YOUR GOAL:
In the blog post about getting two dogs across the Pacific, how long is the flight from LAX to Narita?

EXCERPTED TEXT:
****************************************
Thursday, April 26, 2012

Monkey Wrench No. 1

2 Dogs 2000 Miles Asia is off to an inauspicious start. My feasibility team and I have hit the proverbial bump in the road. Or swell in the ocean. The problem is transport. 

How do the fuzzybutts and I cross the 5,800 mile expanse of the Pacific Ocean to Japan? By plane it's a 14 hour flight from LAX to Narita which would be easy but there is absolutely no way my boys will be stowed like luggage in some cargo hold all alone. 

How about a boat then? I love to be on the open seas but as we have recently learned, none of the cruise ships permit pets on board which to me seems particularly odd since travel and leisure with a companion seem to go hand in hand. Even if said companion is of the fuzzybutt kind. 

On to Plan C. Freighters. Believe it or not, you can actually catch a ride on one of those big container ships to pretty much anywhere around the world and the accommodations are better than the luxury liners. Just not with your dog.
****************************************
GIVEN ENTRIES:
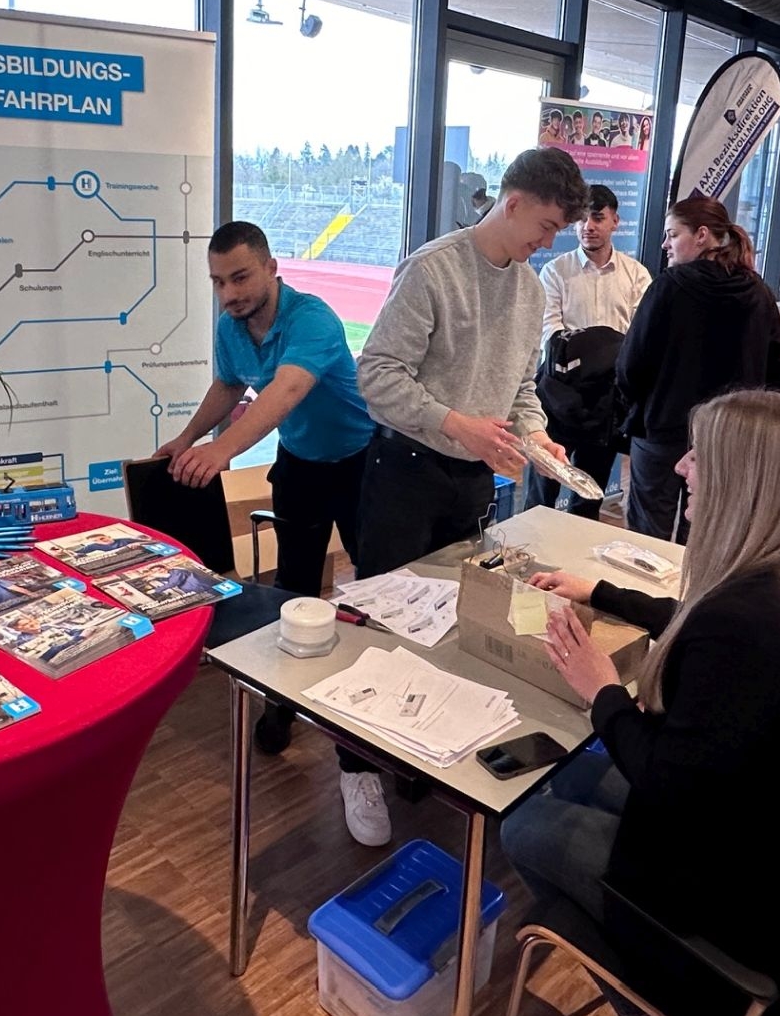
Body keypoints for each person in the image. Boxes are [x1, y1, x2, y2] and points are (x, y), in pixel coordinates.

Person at [502, 390, 780, 1016]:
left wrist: (601, 689)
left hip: (736, 916)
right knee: (569, 781)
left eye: (701, 456)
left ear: (743, 482)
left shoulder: (744, 626)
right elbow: (696, 624)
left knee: (525, 826)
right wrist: (603, 591)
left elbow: (663, 781)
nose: (682, 467)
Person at [351, 145, 587, 844]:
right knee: (382, 620)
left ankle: (415, 744)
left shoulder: (529, 289)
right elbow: (378, 375)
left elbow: (519, 389)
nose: (549, 243)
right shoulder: (433, 269)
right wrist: (456, 422)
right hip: (404, 470)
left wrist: (537, 438)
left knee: (449, 620)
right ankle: (355, 765)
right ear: (512, 204)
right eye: (546, 226)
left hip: (472, 478)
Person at [155, 220, 376, 752]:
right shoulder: (231, 327)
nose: (228, 294)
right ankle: (284, 704)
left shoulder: (313, 318)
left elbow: (287, 389)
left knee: (374, 586)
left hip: (361, 463)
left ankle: (370, 714)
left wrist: (222, 451)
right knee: (293, 590)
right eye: (218, 282)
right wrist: (187, 439)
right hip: (300, 464)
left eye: (240, 278)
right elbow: (229, 385)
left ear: (272, 269)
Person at [616, 197, 780, 542]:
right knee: (705, 539)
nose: (665, 244)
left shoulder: (669, 286)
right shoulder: (758, 293)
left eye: (672, 234)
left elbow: (631, 364)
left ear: (702, 235)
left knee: (645, 541)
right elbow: (776, 377)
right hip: (727, 438)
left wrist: (638, 406)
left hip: (662, 430)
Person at [531, 183, 652, 520]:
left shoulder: (636, 275)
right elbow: (550, 335)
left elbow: (638, 338)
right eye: (582, 219)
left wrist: (588, 350)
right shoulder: (556, 271)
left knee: (589, 495)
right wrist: (605, 349)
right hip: (559, 393)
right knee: (542, 491)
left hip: (606, 400)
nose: (588, 226)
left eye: (597, 217)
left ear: (615, 221)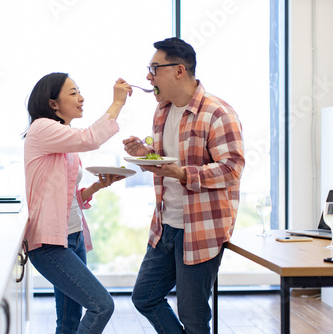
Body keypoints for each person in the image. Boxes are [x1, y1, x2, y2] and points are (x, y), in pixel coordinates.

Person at [123, 37, 245, 334]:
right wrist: (145, 155)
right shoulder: (162, 111)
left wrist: (182, 174)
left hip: (201, 228)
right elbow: (168, 162)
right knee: (145, 297)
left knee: (193, 317)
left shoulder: (218, 113)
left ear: (179, 70)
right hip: (166, 225)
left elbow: (232, 168)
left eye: (154, 68)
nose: (148, 77)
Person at [24, 72, 132, 333]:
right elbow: (90, 138)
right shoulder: (42, 128)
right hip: (50, 244)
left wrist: (97, 186)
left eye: (79, 91)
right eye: (73, 93)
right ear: (53, 104)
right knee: (102, 305)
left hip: (72, 238)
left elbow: (67, 195)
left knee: (70, 322)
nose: (81, 98)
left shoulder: (62, 134)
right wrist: (117, 102)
****************************************
REPLY:
It is a 14-hour flight.